__WORK INSTRUCTIONS__. Transcribe, word for word, every line from the one containing "text_box [1450, 873, 1525, 948]" through the final line of the records, and omit the pictures.

__Document structure recognition data__.
◇ ◇ ◇ ◇ ◇ ◇ ◇
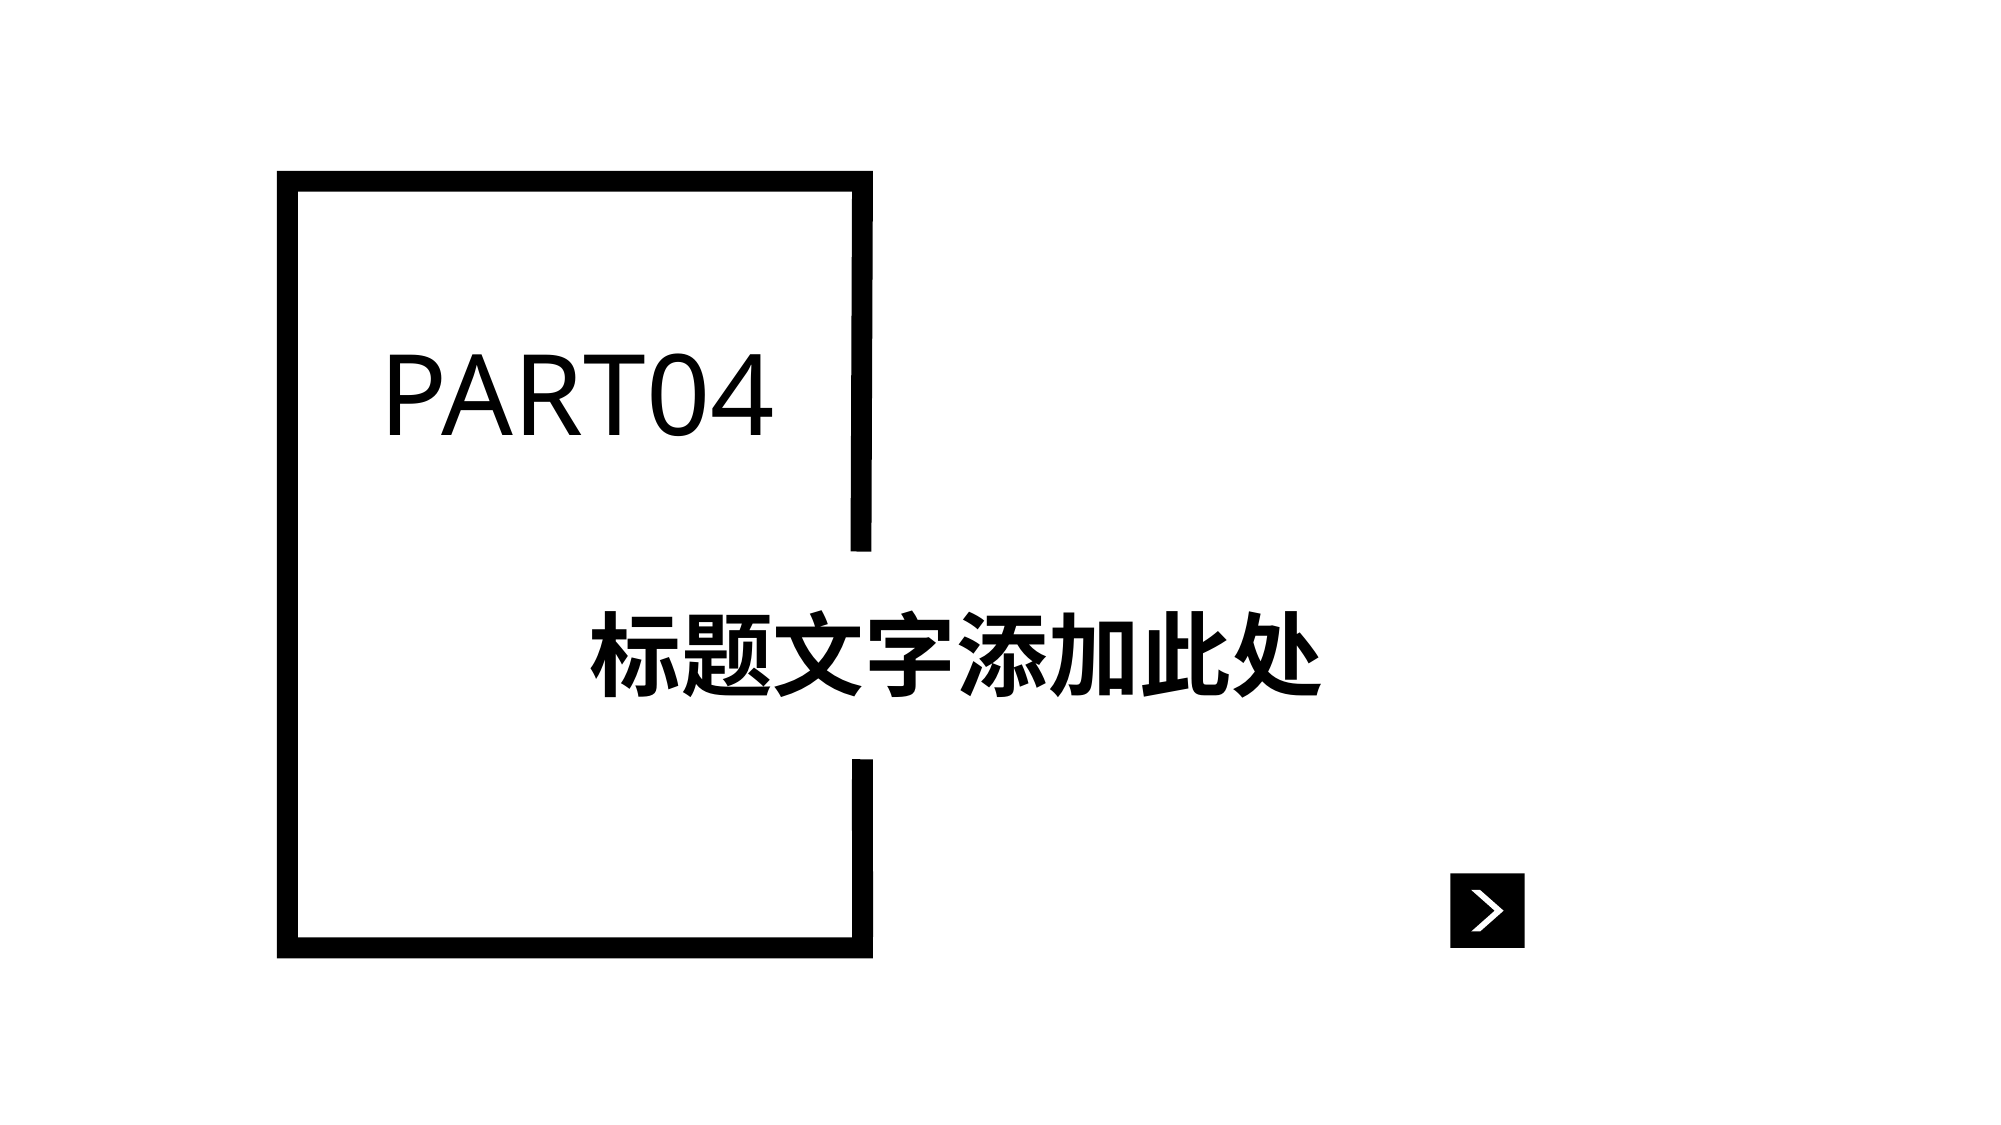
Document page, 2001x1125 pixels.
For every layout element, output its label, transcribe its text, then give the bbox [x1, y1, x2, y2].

text_box PART04 [364, 315, 1097, 466]
text_box [286, 180, 864, 949]
text_box 标题文字添加此处 [574, 590, 1533, 716]
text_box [1450, 873, 1525, 948]
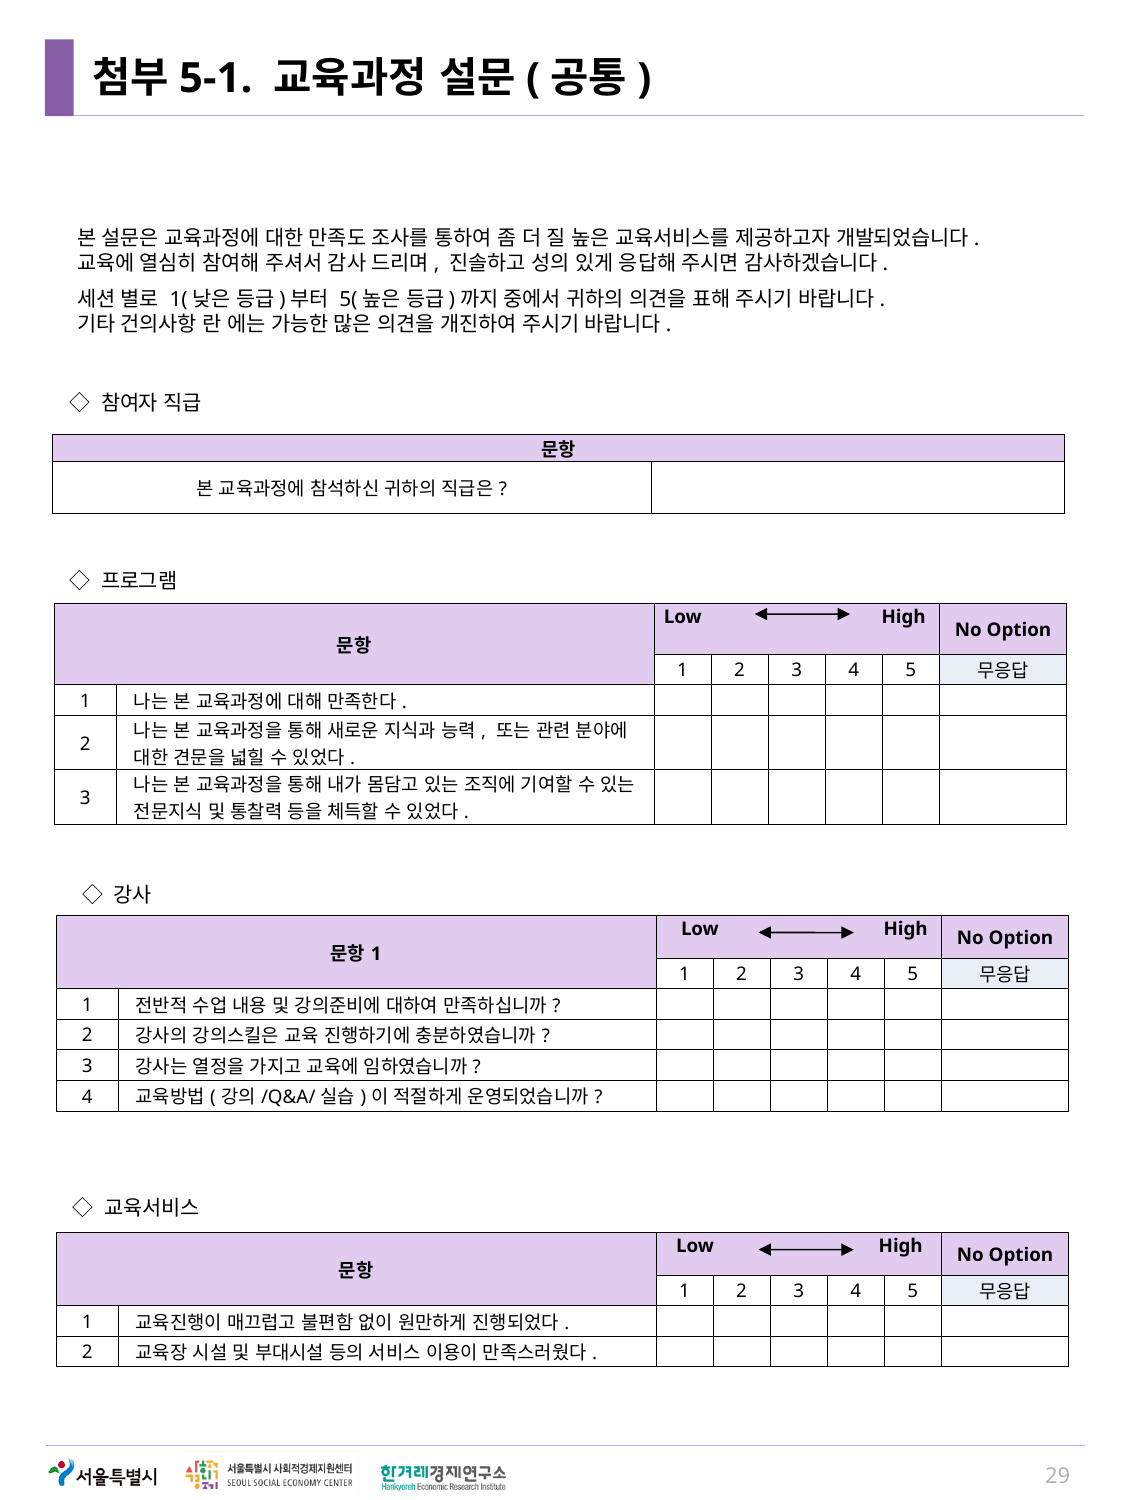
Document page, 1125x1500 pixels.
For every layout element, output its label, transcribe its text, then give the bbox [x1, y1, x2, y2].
◇ ◇ ◇ ◇ ◇ ◇ ◇
__COMPLETED TASK__.
text_box [1450, 873, 1525, 948]
Document page, 1125x1500 pixels.
For every layout element, output its label, transcribe its text, then give the bbox [x1, y1, x2, y2].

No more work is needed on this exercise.